L’offensiva statunitense contro Cuba non rischia di mettere in ginocchio solo l’isola, soffocata dalla crisi energetica legata al blocco della vendita di carburante, ma anche la sanità calabrese, tenuta in piedi anche grazie a quasi 400 doctores. Un programma che Cuba porta avanti da tempo, non solo con singole regioni, ma con interi Paesi, adesso finito nel mirino dell’amministrazione Usa che ha minacciato sanzioni per chi li assuma.

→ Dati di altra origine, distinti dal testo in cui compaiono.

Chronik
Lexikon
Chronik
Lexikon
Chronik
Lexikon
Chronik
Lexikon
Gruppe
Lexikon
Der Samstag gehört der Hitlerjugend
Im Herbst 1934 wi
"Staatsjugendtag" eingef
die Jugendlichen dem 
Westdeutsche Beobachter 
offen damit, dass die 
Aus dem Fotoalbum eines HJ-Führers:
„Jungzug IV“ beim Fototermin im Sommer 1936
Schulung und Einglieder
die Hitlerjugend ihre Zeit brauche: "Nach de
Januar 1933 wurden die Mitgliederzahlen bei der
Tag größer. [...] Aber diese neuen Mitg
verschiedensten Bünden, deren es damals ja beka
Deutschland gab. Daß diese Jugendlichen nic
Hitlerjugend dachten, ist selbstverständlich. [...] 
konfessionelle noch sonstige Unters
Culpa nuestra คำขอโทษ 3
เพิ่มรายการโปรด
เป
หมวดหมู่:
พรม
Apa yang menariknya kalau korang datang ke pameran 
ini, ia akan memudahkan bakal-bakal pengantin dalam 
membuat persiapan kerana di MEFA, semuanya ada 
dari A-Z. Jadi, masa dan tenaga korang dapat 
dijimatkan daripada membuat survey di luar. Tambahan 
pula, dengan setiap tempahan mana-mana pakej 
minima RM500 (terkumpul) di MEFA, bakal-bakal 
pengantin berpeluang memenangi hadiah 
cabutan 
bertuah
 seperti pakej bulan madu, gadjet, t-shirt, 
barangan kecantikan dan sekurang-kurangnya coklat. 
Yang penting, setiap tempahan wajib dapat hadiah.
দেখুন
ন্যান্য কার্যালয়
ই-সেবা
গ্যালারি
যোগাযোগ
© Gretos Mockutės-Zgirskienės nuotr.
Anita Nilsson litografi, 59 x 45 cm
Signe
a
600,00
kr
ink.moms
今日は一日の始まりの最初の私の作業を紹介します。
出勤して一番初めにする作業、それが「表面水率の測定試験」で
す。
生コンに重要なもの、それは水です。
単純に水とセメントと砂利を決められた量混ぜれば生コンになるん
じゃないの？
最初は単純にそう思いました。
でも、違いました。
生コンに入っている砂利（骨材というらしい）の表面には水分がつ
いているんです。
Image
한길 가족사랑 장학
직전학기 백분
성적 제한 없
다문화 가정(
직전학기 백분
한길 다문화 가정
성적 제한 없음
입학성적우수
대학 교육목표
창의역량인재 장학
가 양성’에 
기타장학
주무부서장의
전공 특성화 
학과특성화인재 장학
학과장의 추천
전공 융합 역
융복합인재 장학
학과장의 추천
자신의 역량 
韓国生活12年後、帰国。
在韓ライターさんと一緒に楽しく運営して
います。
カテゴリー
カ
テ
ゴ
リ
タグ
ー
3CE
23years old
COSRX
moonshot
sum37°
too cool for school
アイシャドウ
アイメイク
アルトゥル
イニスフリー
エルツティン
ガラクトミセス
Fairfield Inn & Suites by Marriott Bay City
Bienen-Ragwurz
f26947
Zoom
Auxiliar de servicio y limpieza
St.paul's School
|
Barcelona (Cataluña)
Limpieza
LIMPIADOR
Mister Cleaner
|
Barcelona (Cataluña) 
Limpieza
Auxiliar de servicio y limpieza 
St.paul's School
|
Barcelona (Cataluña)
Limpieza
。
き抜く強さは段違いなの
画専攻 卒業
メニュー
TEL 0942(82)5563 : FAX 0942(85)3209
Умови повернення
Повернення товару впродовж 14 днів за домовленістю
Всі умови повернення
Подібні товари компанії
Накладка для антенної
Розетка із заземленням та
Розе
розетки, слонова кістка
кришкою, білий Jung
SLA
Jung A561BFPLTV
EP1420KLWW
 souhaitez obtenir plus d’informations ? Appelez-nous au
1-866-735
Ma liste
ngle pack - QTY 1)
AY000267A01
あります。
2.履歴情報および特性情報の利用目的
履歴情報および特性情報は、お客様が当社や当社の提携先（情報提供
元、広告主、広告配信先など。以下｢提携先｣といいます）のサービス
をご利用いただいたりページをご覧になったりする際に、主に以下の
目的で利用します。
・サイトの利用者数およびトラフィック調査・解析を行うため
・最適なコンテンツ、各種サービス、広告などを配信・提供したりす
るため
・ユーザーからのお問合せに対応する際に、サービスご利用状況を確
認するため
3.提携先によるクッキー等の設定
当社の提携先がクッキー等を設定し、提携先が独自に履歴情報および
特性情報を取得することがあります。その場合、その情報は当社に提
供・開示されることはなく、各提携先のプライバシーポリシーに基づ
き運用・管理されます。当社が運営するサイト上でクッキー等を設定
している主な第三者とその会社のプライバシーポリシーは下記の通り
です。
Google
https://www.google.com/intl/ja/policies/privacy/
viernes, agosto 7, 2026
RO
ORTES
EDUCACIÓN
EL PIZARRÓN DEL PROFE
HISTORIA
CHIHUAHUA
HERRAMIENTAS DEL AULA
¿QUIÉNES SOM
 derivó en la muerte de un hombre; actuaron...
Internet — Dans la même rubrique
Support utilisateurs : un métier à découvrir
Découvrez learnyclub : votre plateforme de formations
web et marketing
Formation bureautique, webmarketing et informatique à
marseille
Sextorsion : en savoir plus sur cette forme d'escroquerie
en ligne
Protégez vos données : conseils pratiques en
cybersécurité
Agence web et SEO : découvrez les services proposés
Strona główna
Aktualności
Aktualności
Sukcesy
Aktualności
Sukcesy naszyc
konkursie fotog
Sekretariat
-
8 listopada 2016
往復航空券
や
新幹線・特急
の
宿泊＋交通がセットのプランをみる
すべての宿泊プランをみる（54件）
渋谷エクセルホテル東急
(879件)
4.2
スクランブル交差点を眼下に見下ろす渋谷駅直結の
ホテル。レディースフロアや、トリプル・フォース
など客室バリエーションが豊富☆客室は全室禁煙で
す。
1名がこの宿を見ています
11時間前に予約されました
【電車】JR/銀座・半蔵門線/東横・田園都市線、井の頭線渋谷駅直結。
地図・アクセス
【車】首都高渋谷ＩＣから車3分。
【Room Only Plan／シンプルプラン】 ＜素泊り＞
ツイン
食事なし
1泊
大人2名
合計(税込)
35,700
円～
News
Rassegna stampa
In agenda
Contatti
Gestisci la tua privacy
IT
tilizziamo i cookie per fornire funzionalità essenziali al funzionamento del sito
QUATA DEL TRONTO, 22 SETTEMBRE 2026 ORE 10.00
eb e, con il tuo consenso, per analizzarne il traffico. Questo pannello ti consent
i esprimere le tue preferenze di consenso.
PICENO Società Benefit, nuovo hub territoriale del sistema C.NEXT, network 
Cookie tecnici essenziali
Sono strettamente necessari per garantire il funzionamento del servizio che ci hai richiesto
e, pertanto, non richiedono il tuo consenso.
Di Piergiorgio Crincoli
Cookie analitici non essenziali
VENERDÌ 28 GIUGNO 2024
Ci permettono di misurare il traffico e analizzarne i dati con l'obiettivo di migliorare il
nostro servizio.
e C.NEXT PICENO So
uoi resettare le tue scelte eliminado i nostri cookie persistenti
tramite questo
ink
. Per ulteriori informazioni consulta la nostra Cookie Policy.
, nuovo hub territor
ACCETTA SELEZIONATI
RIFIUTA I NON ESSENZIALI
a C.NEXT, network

“Senza non potremmo coprire i turni”

Paraguay, Bahamas, Guyana, Antigua e Barbuda e Guatemala hanno già ceduto, “noi banalmente non ce lo possiamo permettere. Se vanno via i cubani possiamo iniziare a scavare le fosse comuni di fronte ai Municipi. Nei pronto soccorso calabresi, non si riuscirebbero neanche a coprire tutti i turni”. Infermiere dell’emergenza/urgenza e sindacalista di Usb, Vittorio Sacco non parla per sentito dire. Conosce le criticità della sanità calabrese, le vive sulla propria pelle, dai turni infiniti alle aggressioni, che – sottolinea – vanno lette alla luce della frustrazione provocata dalle lunghe attese inevitabili in un contesto di carenza strutturale di personale. È la piaga storica della sanità in Calabria, azzoppata da un debito monstre, contaminazioni mafiose e anni di “bilanci orali” – il copyright è della Corte dei Conti – impiccata a un commissariamento ultradecennale e a un piano di rientro che ha bloccato turnover e assunzioni. Risultato, ospedali vuoti, reparti chiusi o senza sufficiente personale per coprire tutti i turni.